Billy Joel’s “Sleeping With the Television On” begins with the final notes of “The Star-Spangled Banner” and the beeep of a test pattern, for those of us who remember when TV stations signed off for the evening.
The original Polaroid film required that the user coat the picture with a fixing agent after pulling the picture from the camera. The fixing agent then had to dry. People shook the picture to hasten that process. Now I feel really old.
Duck Dynasty?
Money for Nothing - with the quaint concept of music videos on MTV.
Dean Friedman, “Ariel” has:
We sat and talked into the night, but Channel 2 was signing off the air
I found the softness of her mouth; we made love to bombs bursting in air
Long as she’s got a dime, the music will never stop.
Turn on my VCR, same one I’ve had for years.
I had one of those! It was a Big Swinger and took black-and-white pictures. Each pack of film came with an applicator that spread the solution onto the print. Later I had a Polaroid Colorpack that didn’t require the fixer on the print. This still used the peel-away film, it was before the SX-70.
L.A.'s fine, the sun shines most all the time
And the feeling is laid back,
Palm trees grow and rents are low…
In the musical Bye, Bye, Birdie, when Albert’s writing a song, he tries out the line “What is your dentifrice?” as a rhyme for “One last kiss”. The line doesn’t make the finished song, but I bet even in the 1980’s, when my high school did it, there were kids in the audience who didn’t know what a dentifrice was.
Later in that same musical, in the song “Kids”, one line was “Why can’t they dance like we did?/What’s wrong with Sammy Kaye?” In a TV remake, the line was changed to “In a romantic way,” which was probably a good idea, to avoid confusion.
Louder, the chair can’t hear you!
The album Danger Days by My Chemical Romance “ends” with the SSB and an anarchic approximation of a test pattern, which granted many listeners will not understand. (I say “ends” because then the group comes on for an encore.)
The song “Drops of Jupiter” contains a reference to the subject of the singer’s adoration doing “Tae-bo.”
I win the thread.

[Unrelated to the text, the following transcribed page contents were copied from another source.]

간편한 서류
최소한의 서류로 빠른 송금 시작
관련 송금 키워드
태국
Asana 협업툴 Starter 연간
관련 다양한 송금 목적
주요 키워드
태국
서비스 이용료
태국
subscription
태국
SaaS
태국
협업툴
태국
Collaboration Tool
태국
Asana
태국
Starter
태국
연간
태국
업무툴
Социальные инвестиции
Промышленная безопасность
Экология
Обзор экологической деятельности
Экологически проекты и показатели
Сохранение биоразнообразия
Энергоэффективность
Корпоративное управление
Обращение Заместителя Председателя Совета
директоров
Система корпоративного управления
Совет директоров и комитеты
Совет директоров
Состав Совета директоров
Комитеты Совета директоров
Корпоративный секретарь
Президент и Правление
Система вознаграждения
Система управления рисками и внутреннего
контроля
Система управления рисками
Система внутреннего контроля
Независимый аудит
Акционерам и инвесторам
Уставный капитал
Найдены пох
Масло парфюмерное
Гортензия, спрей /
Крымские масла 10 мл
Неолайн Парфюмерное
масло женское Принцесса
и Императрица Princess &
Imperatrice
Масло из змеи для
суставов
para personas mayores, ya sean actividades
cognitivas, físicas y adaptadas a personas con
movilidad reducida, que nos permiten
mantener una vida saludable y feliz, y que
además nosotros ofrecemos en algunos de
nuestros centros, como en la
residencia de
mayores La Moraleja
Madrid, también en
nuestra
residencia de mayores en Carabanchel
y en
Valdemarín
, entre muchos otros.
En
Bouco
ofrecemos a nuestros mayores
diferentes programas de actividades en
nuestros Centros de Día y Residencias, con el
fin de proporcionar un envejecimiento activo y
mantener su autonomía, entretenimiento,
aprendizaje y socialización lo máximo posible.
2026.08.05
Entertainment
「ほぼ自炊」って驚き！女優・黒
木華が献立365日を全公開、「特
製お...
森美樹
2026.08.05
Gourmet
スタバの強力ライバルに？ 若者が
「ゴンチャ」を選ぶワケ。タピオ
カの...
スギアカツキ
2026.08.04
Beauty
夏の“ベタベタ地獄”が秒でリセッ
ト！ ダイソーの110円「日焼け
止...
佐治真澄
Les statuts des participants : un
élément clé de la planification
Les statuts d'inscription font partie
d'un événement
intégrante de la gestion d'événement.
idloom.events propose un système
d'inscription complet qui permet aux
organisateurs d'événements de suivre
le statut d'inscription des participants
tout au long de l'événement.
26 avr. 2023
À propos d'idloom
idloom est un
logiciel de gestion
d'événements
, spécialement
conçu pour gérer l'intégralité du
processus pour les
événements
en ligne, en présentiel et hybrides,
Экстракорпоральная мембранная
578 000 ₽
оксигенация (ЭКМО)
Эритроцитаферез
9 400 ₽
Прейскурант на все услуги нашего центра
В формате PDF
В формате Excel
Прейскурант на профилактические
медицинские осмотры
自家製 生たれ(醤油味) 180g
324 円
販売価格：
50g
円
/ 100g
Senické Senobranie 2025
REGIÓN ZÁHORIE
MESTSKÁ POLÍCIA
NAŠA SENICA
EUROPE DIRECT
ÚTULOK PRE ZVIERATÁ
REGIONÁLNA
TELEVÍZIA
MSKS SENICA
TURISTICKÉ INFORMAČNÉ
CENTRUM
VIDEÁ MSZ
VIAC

There’s no way that isn’t easily the most instantly dated reference in the history of popular music, because tae-bo was popular for maybe ten minutes longer than the running time of “Drops of Jupiter,” and fairly soon will be totally forgotten.
Things like VCRs, juke boxes, and telephone operators may be mostly gone, but they lasted long enough that people will remember their existence. My kids have probably never seen a jukebox in their lives, but could tell you what a jukebox is. Tae-bo? Fat chance.
Back in the USSR.
Electric Light Orchestra’s Telephone Line, 1976:
O.K. so no one’s answering,
Well can’t you just let it ring a little longer
1934 — On the Sunny Side of the Street:
*And if I never had a cent
I’d be rich as Rockefeller
*1934— Mae West in Anything Goes:
*If driving fast cars you like,
If low bars you like,
If old hymns you like,
If bare limbs you like,
If Mae West you like
Or me undressed you like,
Why, nobody will oppose!
When every night,
The set that’s smart
Is intruding in nudist parties in studios,
anything goes.
*1899 — Hello! Ma Baby
*Every single morning you will hear me yell,
“Hey Central! Fix me up along the line.”
*Send me a kiss by wire, baby my heart’s on fire!
*I bet even that star of stars who even turned Kermit green, Michigan J. Frog, would be an unknown.
Well, a modern listener of my kids’ generation would just be surprised to know that Jay-Z named his record label after an actual person.